* _Task details_: Please turn the text lines from all the items below into a Markdown table with two columns, No. and Line, giving each row a number and skipping any blank lines. Leave the pictures out of your answer.

+++ Material to process

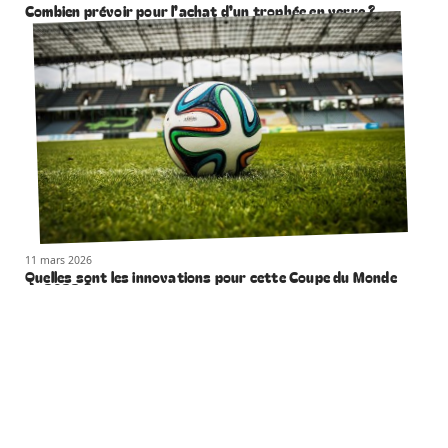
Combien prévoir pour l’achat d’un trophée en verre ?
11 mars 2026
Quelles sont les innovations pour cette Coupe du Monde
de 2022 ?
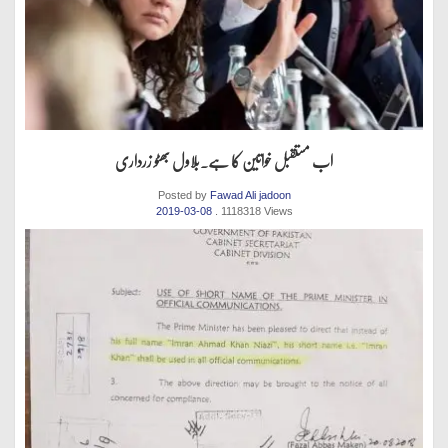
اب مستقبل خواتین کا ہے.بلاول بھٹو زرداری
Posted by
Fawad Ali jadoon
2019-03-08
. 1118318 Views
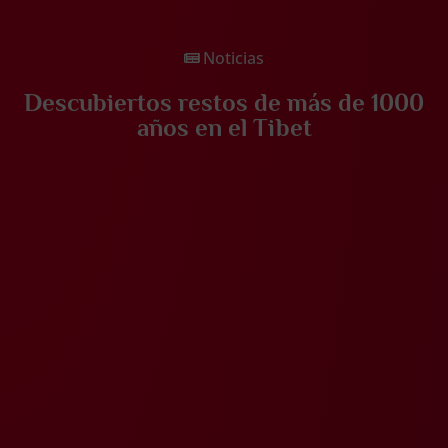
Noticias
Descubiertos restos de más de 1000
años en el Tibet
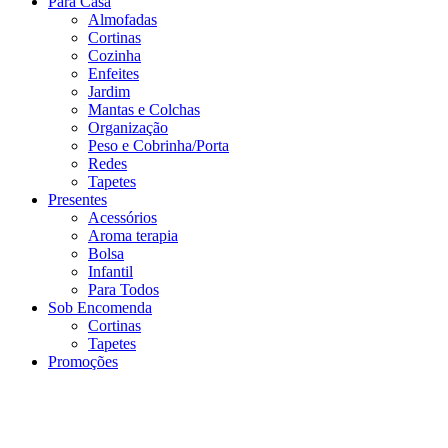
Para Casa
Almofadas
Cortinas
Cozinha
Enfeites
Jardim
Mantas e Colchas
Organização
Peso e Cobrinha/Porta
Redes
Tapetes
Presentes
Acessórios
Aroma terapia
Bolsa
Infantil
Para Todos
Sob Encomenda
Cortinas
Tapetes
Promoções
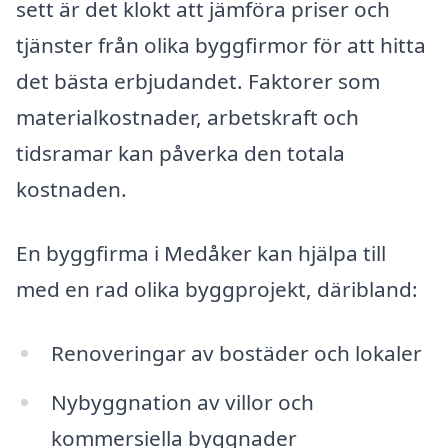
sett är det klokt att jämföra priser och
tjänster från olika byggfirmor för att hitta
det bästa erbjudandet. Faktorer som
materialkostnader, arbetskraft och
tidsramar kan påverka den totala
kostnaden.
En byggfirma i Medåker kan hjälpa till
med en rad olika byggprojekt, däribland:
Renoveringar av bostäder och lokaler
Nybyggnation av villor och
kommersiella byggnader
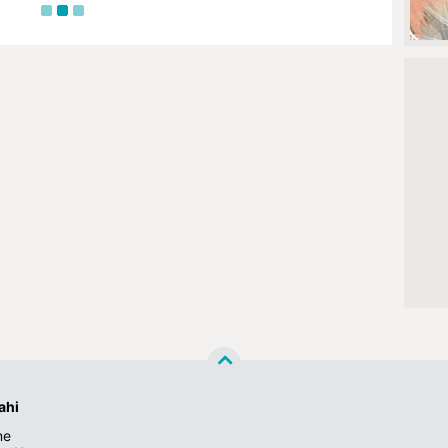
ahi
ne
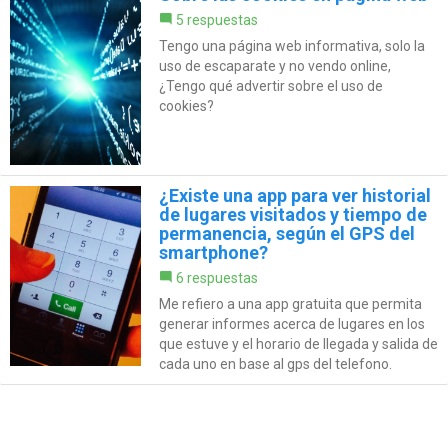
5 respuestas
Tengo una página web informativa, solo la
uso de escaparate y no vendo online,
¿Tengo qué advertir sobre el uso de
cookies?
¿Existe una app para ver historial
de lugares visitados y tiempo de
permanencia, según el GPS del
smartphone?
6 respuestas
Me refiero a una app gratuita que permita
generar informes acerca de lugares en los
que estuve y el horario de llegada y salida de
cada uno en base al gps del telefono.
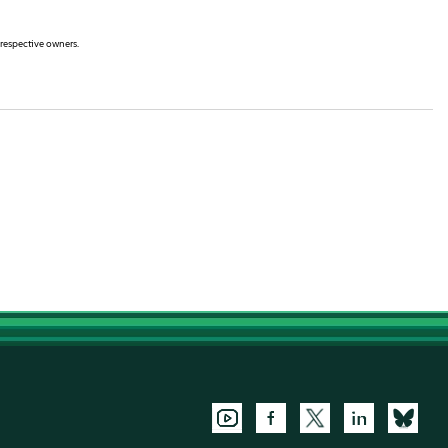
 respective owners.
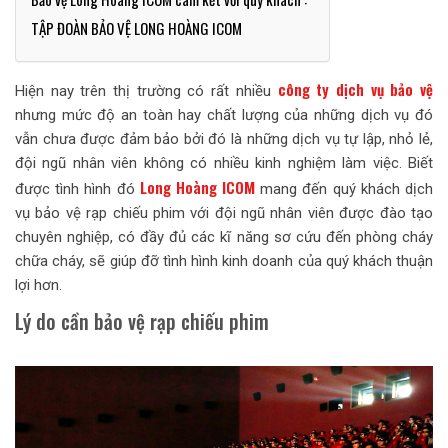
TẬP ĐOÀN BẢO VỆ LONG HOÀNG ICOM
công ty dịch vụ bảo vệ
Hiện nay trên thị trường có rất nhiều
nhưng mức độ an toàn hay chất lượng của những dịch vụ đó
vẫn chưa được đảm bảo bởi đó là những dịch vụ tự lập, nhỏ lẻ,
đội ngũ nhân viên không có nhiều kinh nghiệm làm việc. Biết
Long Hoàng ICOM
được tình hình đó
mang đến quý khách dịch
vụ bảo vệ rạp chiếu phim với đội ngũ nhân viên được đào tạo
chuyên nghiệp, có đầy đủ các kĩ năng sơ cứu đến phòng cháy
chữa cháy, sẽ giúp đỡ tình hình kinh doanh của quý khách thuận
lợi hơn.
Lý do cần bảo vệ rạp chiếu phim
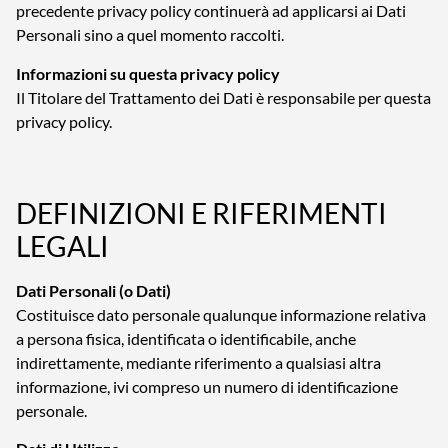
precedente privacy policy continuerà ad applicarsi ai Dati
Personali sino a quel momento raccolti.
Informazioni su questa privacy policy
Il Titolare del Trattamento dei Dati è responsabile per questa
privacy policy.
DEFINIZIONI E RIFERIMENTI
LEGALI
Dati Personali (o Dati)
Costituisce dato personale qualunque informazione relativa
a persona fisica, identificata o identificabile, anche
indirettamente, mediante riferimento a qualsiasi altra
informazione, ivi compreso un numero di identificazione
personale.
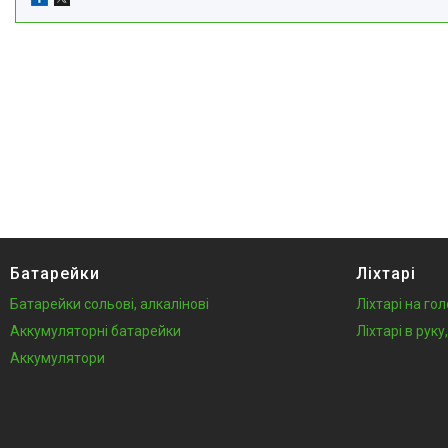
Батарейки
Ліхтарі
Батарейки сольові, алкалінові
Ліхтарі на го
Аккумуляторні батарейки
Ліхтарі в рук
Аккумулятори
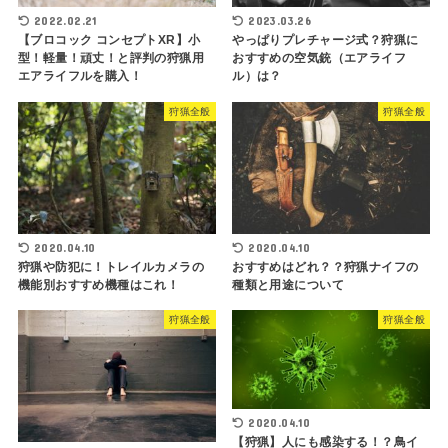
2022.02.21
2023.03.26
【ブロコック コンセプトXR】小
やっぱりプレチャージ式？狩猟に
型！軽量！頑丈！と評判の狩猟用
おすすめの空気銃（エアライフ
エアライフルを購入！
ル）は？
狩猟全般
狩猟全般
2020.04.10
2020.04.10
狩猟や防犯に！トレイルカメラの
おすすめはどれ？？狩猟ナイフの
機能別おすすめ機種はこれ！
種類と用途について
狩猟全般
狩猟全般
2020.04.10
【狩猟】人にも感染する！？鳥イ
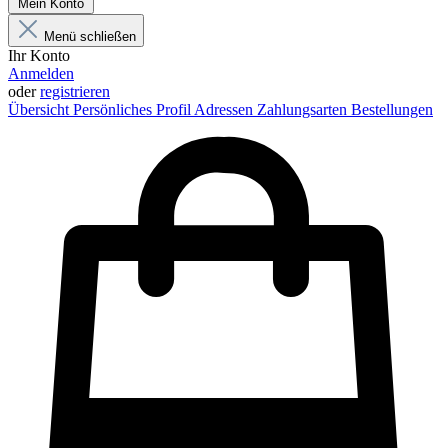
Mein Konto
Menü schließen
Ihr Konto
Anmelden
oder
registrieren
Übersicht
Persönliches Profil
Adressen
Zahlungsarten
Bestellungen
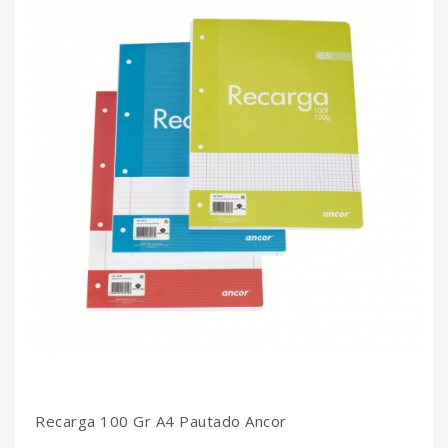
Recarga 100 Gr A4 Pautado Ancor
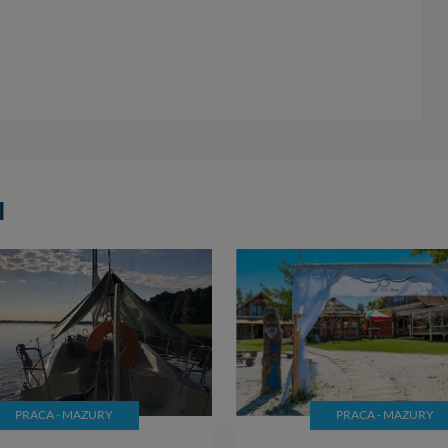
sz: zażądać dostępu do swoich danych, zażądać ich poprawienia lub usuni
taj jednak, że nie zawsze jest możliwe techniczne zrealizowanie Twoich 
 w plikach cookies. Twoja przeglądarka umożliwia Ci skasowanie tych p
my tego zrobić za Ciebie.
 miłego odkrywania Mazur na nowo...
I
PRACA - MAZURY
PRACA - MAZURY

++++++

* _Completed exercise_:
| No. | Line |
|---|---|
| 1 | Combien prévoir pour l’achat d’un trophée en verre ? |
| 2 | 11 mars 2026 |
| 3 | Quelles sont les innovations pour cette Coupe du Monde |
| 4 | de 2022 ? |
| 5 | اب مستقبل خواتین کا ہے.بلاول بھٹو زرداری |
| 6 | Posted by |
| 7 | Fawad Ali jadoon |
| 8 | 2019-03-08 |
| 9 | . 1118318 Views |
| 10 | Noticias |
| 11 | Descubiertos restos de más de 1000 |
| 12 | años en el Tibet |
| 13 | Para Casa |
| 14 | Almofadas |
| 15 | Cortinas |
| 16 | Cozinha |
| 17 | Enfeites |
| 18 | Jardim |
| 19 | Mantas e Colchas |
| 20 | Organização |
| 21 | Peso e Cobrinha/Porta |
| 22 | Redes |
| 23 | Tapetes |
| 24 | Presentes |
| 25 | Acessórios |
| 26 | Aroma terapia |
| 27 | Bolsa |
| 28 | Infantil |
| 29 | Para Todos |
| 30 | Sob Encomenda |
| 31 | Cortinas |
| 32 | Tapetes |
| 33 | Promoções |
| 34 | sett är det klokt att jämföra priser och |
| 35 | tjänster från olika byggfirmor för att hitta |
| 36 | det bästa erbjudandet. Faktorer som |
| 37 | materialkostnader, arbetskraft och |
| 38 | tidsramar kan påverka den totala |
| 39 | kostnaden. |
| 40 | En byggfirma i Medåker kan hjälpa till |
| 41 | med en rad olika byggprojekt, däribland: |
| 42 | Renoveringar av bostäder och lokaler |
| 43 | Nybyggnation av villor och |
| 44 | kommersiella byggnader |
| 45 | ahi |
| 46 | ne |
| 47 | 5 respuestas |
| 48 | Tengo una página web informativa, solo la |
| 49 | uso de escaparate y no vendo online, |
| 50 | ¿Tengo qué advertir sobre el uso de |
| 51 | cookies? |
| 52 | ¿Existe una app para ver historial |
| 53 | de lugares visitados y tiempo de |
| 54 | permanencia, según el GPS del |
| 55 | smartphone? |
| 56 | 6 respuestas |
| 57 | Me refiero a una app gratuita que permita |
| 58 | generar informes acerca de lugares en los |
| 59 | que estuve y el horario de llegada y salida de |
| 60 | cada uno en base al gps del telefono. |
| 61 |  respective owners. |
| 62 | TẬP ĐOÀN BẢO VỆ LONG HOÀNG ICOM |
| 63 | công ty dịch vụ bảo vệ |
| 64 | Hiện nay trên thị trường có rất nhiều |
| 65 | nhưng mức độ an toàn hay chất lượng của những dịch vụ đó |
| 66 | vẫn chưa được đảm bảo bởi đó là những dịch vụ tự lập, nhỏ lẻ, |
| 67 | đội ngũ nhân viên không có nhiều kinh nghiệm làm việc. Biết |
| 68 | Long Hoàng ICOM |
| 69 | được tình hình đó |
| 70 | mang đến quý khách dịch |
| 71 | vụ bảo vệ rạp chiếu phim với đội ngũ nhân viên được đào tạo |
| 72 | chuyên nghiệp, có đầy đủ các kĩ năng sơ cứu đến phòng cháy |
| 73 | chữa cháy, sẽ giúp đỡ tình hình kinh doanh của quý khách thuận |
| 74 | lợi hơn. |
| 75 | Lý do cần bảo vệ rạp chiếu phim |
| 76 | precedente privacy policy continuerà ad applicarsi ai Dati |
| 77 | Personali sino a quel momento raccolti. |
| 78 | Informazioni su questa privacy policy |
| 79 | Il Titolare del Trattamento dei Dati è responsabile per questa |
| 80 | privacy policy. |
| 81 | DEFINIZIONI E RIFERIMENTI |
| 82 | LEGALI |
| 83 | Dati Personali (o Dati) |
| 84 | Costituisce dato personale qualunque informazione relativa |
| 85 | a persona fisica, identificata o identificabile, anche |
| 86 | indirettamente, mediante riferimento a qualsiasi altra |
| 87 | informazione, ivi compreso un numero di identificazione |
| 88 | personale. |
| 89 | Батарейки |
| 90 | Ліхтарі |
| 91 | Батарейки сольові, алкалінові |
| 92 | Ліхтарі на го |
| 93 | Аккумуляторні батарейки |
| 94 | Ліхтарі в рук |
| 95 | Аккумулятори |
| 96 | 2022.02.21 |
| 97 | 2023.03.26 |
| 98 | 【ブロコック コンセプトXR】小 |
| 99 | やっぱりプレチャージ式？狩猟に |
| 100 | 型！軽量！頑丈！と評判の狩猟用 |
| 101 | おすすめの空気銃（エアライフ |
| 102 | エアライフルを購入！ |
| 103 | ル）は？ |
| 104 | 狩猟全般 |
| 105 | 狩猟全般 |
| 106 | 2020.04.10 |
| 107 | 2020.04.10 |
| 108 | 狩猟や防犯に！トレイルカメラの |
| 109 | おすすめはどれ？？狩猟ナイフの |
| 110 | 機能別おすすめ機種はこれ！ |
| 111 | 種類と用途について |
| 112 | 狩猟全般 |
| 113 | 狩猟全般 |
| 114 | 2020.04.10 |
| 115 | 【狩猟】人にも感染する！？鳥イ |
| 116 | Mein Konto |
| 117 | Menü schließen |
| 118 | Ihr Konto |
| 119 | Anmelden |
| 120 | oder |
| 121 | registrieren |
| 122 | Übersicht |
| 123 | Persönliches Profil |
| 124 | Adressen |
| 125 | Zahlungsarten |
| 126 | Bestellungen |
| 127 | Recarga 100 Gr A4 Pautado Ancor |
| 128 | sz: zażądać dostępu do swoich danych, zażądać ich poprawienia lub usuni |
| 129 | taj jednak, że nie zawsze jest możliwe techniczne zrealizowanie Twoich  |
| 130 |  w plikach cookies. Twoja przeglądarka umożliwia Ci skasowanie tych p |
| 131 | my tego zrobić za Ciebie. |
| 132 |  miłego odkrywania Mazur na nowo... |
| 133 | I |
| 134 | PRACA - MAZURY |
| 135 | PRACA - MAZURY |